(Data excerpts)
-------------------------

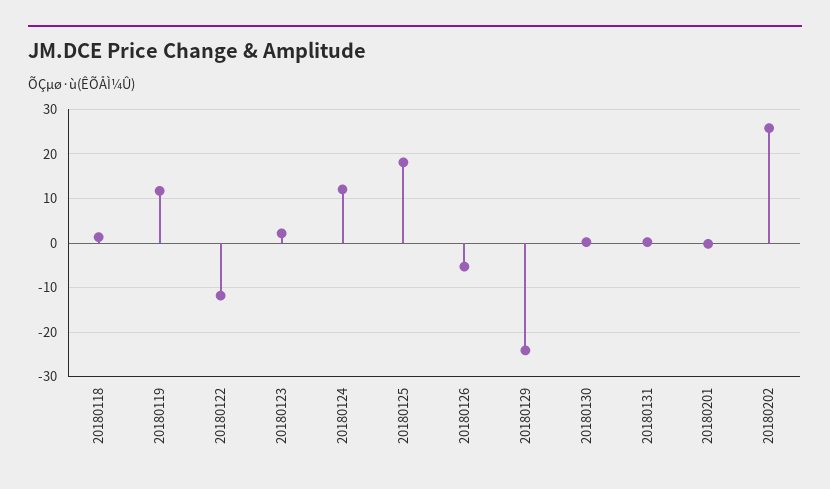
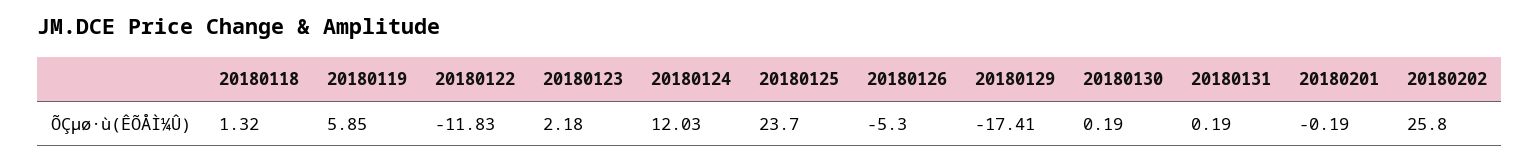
  {
    "20180118": 1.32,
-   "20180119": 12,
+   "20180119": 5.85,
    "20180122": -11.83,
    "20180123": 2.18,
    "20180124": 12.03,
-   "20180125": 18,
+   "20180125": 23.7,
    "20180126": -5.3,
-   "20180129": -24,
+   "20180129": -17.41,
    "20180130": 0.19,
    "20180131": 0.19,
    "20180201": -0.19,
    "20180202": 25.8
  }

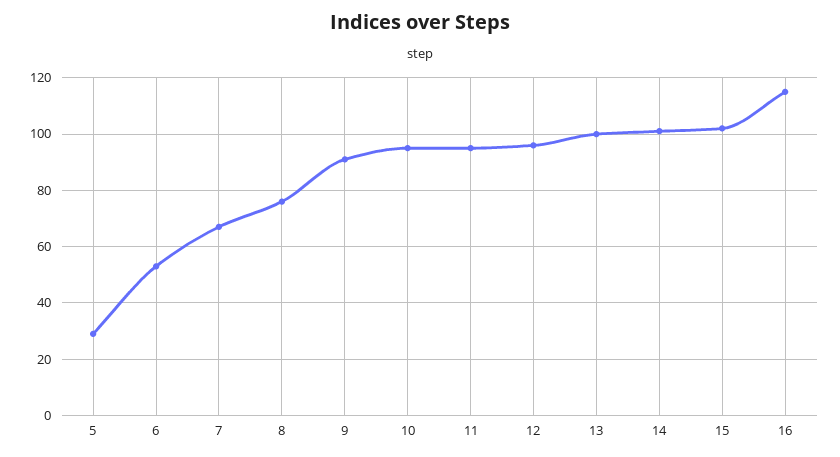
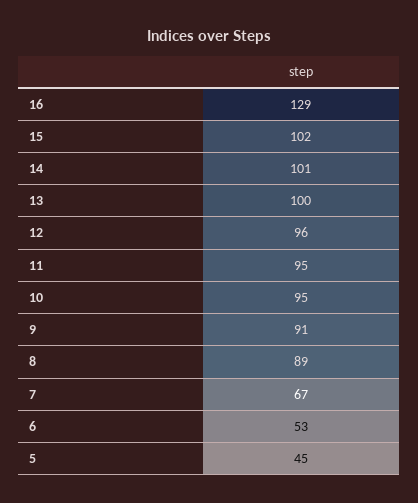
  {
-   "5": 30,
+   "5": 45,
    "6": 53,
    "7": 67,
-   "8": 75,
+   "8": 89,
    "9": 91,
    "10": 95,
    "11": 95,
    "12": 96,
    "13": 100,
    "14": 101,
    "15": 102,
-   "16": 115
+   "16": 129
  }

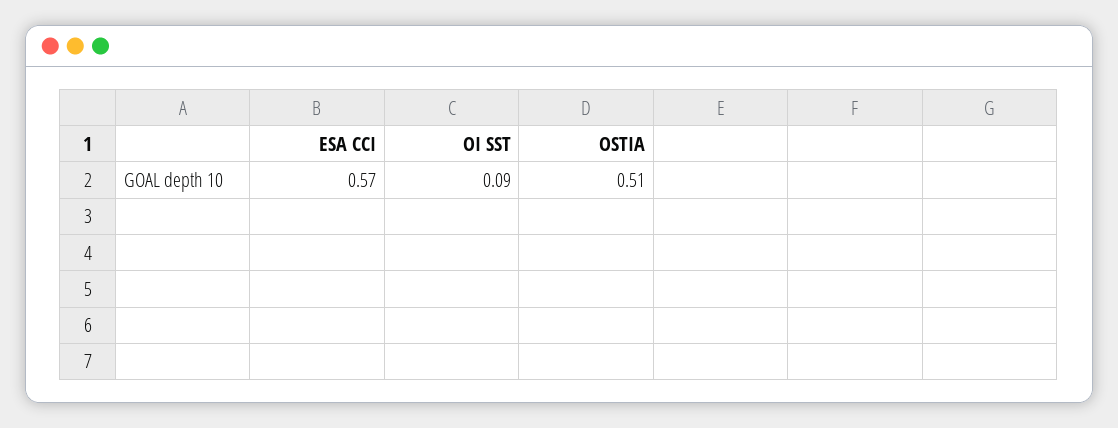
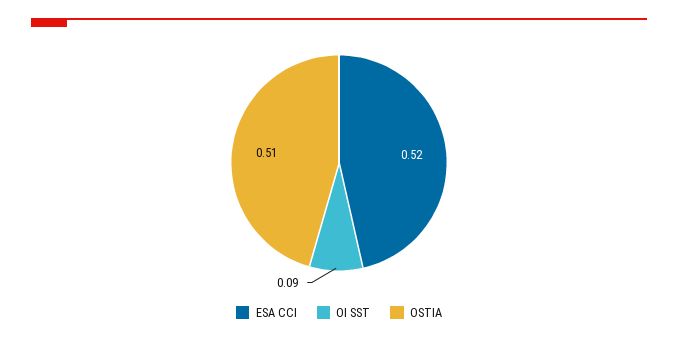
  {
-   "ESA CCI": 0.57,
+   "ESA CCI": 0.52,
    "OI SST": 0.09,
    "OSTIA": 0.51
  }

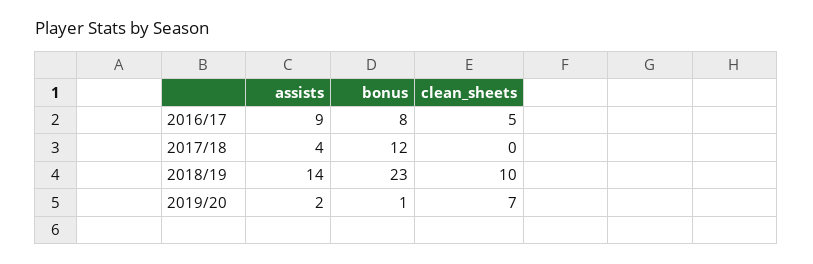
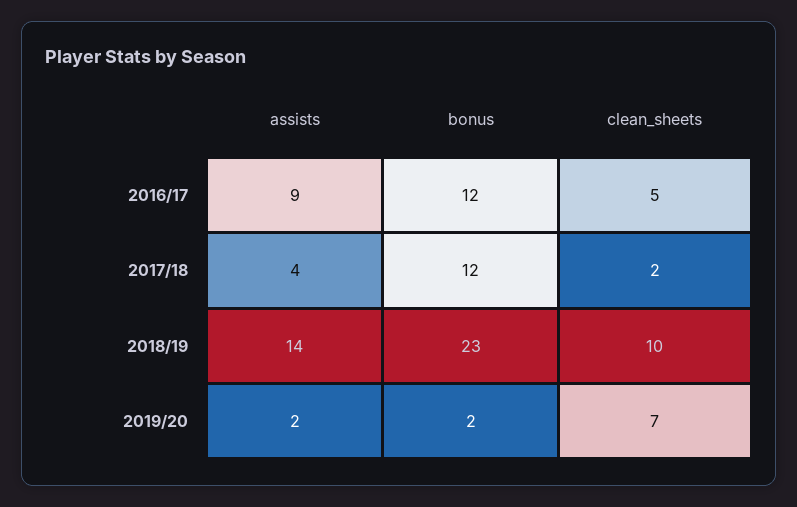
  {
    "assists": {
      "2016/17": 9,
      "2017/18": 4,
      "2018/19": 14,
      "2019/20": 2
    },
    "bonus": {
-     "2016/17": 8,
+     "2016/17": 12,
      "2017/18": 12,
      "2018/19": 23,
-     "2019/20": 1
+     "2019/20": 2
    },
    "clean_sheets": {
      "2016/17": 5,
-     "2017/18": 0,
+     "2017/18": 2,
      "2018/19": 10,
      "2019/20": 7
    }
  }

-------------------------

Print the records again exactly. Skip every picture.

  {
    "20180118": 1.32,
-   "20180119": 12,
+   "20180119": 5.85,
    "20180122": -11.83,
    "20180123": 2.18,
    "20180124": 12.03,
-   "20180125": 18,
+   "20180125": 23.7,
    "20180126": -5.3,
-   "20180129": -24,
+   "20180129": -17.41,
    "20180130": 0.19,
    "20180131": 0.19,
    "20180201": -0.19,
    "20180202": 25.8
  }

  {
-   "5": 30,
+   "5": 45,
    "6": 53,
    "7": 67,
-   "8": 75,
+   "8": 89,
    "9": 91,
    "10": 95,
    "11": 95,
    "12": 96,
    "13": 100,
    "14": 101,
    "15": 102,
-   "16": 115
+   "16": 129
  }

  {
-   "ESA CCI": 0.57,
+   "ESA CCI": 0.52,
    "OI SST": 0.09,
    "OSTIA": 0.51
  }

  {
    "assists": {
      "2016/17": 9,
      "2017/18": 4,
      "2018/19": 14,
      "2019/20": 2
    },
    "bonus": {
-     "2016/17": 8,
+     "2016/17": 12,
      "2017/18": 12,
      "2018/19": 23,
-     "2019/20": 1
+     "2019/20": 2
    },
    "clean_sheets": {
      "2016/17": 5,
-     "2017/18": 0,
+     "2017/18": 2,
      "2018/19": 10,
      "2019/20": 7
    }
  }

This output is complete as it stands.